I aimed to standardize the work for these reasons

  1. Create a value stream map through the organic evolution of the documentation.
  2. Use as a baseline for Kaizens.
  3. Stabilize the system of work by reducing the overburden through the adoption of standards.

Standardising the work was an informal way of developing a Value Stream Map. I tried to gradually understand the whole system of work through informal conversations. First we documented the current conditions, then we improved upon it. Then if someone else wanted to try an improvement, they had to check if they were working according to the standard. If they weren’t they first had to change to the standard because typically that standard would have already been a better practice. What I didn’t do is blindly document everything or try to map everything because what people say is the process and what actually is often turn out to be two different things.

In addition to organically developing the VSM, another use for standardising the work was to compare improvements. The documentation also had to have enough information to compare improvements. Each time someone wanted to change something, they needed to make a hypotheses that compared their idea to the standard. Without a standard, it would be like running a test without a baseline which they understood.
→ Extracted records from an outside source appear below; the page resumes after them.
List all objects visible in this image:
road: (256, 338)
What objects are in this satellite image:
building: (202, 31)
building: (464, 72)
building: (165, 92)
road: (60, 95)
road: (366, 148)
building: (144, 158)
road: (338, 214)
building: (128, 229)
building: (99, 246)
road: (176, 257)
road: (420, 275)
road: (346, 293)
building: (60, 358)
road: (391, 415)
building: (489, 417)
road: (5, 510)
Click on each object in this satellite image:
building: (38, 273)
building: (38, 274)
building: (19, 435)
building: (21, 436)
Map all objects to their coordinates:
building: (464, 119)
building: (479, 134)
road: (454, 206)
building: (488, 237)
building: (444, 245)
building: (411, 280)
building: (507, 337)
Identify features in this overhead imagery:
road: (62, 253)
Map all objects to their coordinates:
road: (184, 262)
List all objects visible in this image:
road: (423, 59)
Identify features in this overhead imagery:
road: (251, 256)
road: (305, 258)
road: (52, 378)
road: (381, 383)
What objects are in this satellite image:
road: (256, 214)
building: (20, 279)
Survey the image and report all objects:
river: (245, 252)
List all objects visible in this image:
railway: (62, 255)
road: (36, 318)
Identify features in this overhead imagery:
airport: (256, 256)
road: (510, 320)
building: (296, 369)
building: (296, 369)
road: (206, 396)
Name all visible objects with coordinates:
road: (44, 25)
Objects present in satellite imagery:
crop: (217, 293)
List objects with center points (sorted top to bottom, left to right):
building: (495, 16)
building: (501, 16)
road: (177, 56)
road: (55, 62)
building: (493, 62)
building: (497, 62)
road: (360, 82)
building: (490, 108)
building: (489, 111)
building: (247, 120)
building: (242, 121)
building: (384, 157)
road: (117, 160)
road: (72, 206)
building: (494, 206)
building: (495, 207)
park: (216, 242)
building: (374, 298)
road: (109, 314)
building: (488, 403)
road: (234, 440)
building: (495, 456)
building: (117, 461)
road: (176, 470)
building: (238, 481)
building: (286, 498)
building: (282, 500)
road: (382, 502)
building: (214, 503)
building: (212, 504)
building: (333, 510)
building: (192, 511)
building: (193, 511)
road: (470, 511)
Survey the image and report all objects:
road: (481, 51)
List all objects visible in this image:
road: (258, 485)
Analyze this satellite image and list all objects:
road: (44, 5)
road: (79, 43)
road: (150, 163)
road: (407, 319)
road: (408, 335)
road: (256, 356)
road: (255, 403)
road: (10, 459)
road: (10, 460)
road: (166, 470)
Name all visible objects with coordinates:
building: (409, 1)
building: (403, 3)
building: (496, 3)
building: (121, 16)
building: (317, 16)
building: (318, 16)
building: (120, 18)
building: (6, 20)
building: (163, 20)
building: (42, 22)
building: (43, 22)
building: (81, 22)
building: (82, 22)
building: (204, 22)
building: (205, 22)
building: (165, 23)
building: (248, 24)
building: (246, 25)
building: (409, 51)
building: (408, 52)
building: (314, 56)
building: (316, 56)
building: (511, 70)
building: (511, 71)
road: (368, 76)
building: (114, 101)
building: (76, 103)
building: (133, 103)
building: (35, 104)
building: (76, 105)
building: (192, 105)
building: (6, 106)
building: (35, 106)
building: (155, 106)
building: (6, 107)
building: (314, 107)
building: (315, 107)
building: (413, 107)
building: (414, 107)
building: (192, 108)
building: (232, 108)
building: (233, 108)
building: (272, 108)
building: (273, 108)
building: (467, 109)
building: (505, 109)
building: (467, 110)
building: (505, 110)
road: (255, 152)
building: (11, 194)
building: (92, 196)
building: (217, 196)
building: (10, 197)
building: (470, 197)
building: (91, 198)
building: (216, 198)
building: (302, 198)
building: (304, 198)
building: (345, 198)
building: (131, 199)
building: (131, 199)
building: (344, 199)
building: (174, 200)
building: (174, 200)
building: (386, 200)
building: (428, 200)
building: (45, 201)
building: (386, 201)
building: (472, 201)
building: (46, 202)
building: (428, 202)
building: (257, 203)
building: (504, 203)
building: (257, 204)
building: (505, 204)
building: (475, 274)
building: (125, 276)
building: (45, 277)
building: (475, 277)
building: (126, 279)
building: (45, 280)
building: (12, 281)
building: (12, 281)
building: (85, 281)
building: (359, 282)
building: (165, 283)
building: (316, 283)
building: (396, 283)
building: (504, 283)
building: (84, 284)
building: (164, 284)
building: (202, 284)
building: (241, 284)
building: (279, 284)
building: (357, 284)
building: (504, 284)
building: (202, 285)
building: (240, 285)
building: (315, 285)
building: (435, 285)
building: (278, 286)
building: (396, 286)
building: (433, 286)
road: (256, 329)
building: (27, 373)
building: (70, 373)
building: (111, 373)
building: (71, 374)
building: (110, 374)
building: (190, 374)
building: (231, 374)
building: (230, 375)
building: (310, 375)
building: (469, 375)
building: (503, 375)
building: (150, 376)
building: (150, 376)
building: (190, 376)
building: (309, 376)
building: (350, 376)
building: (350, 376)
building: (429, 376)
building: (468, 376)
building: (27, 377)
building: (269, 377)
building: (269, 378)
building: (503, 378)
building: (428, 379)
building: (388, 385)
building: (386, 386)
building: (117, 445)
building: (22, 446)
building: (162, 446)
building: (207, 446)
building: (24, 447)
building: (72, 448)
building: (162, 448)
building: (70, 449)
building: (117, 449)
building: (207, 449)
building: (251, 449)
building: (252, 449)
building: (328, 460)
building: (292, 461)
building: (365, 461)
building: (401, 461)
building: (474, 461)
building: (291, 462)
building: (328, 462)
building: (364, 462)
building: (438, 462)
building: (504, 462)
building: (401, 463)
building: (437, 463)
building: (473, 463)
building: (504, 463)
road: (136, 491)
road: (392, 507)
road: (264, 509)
Though there were standards, they were very loosely followed or there was almost a different way of working for each tester. I think this happened because everyone just got so busy that there wasn’t enough time for coaching or peer-reviews etc. One challenge in getting folks to adopt a standard that requires so much details is fear.
I think folks kept the test cases light on details to protect their job-security.
That is, if nobody can read their work, then nobody can replace them.
By showing the team that the test cases written in the DSL can be automatically converted into automation, I feel it helped reduce the resistance because they learnt new skills. With the exception of the COBOL testers most of the testers didn’t write test cases in a way that another tester could understand and execute their tests.
In the COBOL testing team, if someone finished their work for the release earlier, they could help others who were falling behind. Understanding the tests would make it easier for the testers to practice pairing, teaming, mobbing or swarming and therefore reduce the overburden.

Operational Definitions

How much did we document, like to what level of detail? There was enough detail such that individuals could follow the improvement journey of their peers at their own pace with minimal (not none) guidance. They also had to be short enough that one could make the change to their way of working whenever they had down time for an hour or so. An example is a simple checklist of 10 steps to installing Eclipse.

More recently I learnt about operational definitions and their impact on variation. The analogy that was given to me was if you tell someone to test something which requires measuring, whether you use a micrometer or caliper will produce different results. Reflecting on that I’d say one goal of the documentation was to prevent problems and therefore reduce variation in our processes. So we started with light documentation and then only updated it when we found another source of variation could be prevented.

These are some examples

  1. Install Eclipse. In the beginning, that was the step, but in the end, we had to specify the version and package type as well. If we didn’t specify either then, later when someone needed to use an EMF feature, they’d try and install the plug-ins but often get them wrong so we specified the package. Similar for the version, there were little issues folks would run into and then work around it, which would create overburden. To me these things were perceived as special cause variation, but really there was a common cause for all the incompatibility issues we ran into. Because we hadn’t defined the step of setting up the testers laptop, it actually got in the way of us properly measuring the impact of code generation on test execution.
  2. Test it. How two testers interpreted a test step and therefore passed or failed a test also varied around coverage and retesting. Because of time constraints mainly, they didn’t test beyond the original failing test when a bug was fixed or either they had breadth but not depth of coverage or vice versa. By specifying that they use the ubiquitous language to write a test automated test execution could be leveraged earlier and more frequently. Also the DSL ensured we’d work towards a graph model and model based testing which would slowly allow us to choose graph traversal algorithms to select tests coverage.
  3. Mock it. If you just mock someone else’s code, then you might discover you’re not on the same page as them when you do integration tests. Better is to have them make the mock and give it to you as a promise of functionality. Even that might not be good enough if they don’t test against the mock to make sure they’e keeping that promise. So instead of telling someone to mock something, I think I’d say, use a mock made by the service provider which they test as part of their build process. Here, the impact of not specifying how to mock resulted in data that would indicate that earlier testing yields little to no improvement because you still wind up with integration testing issues.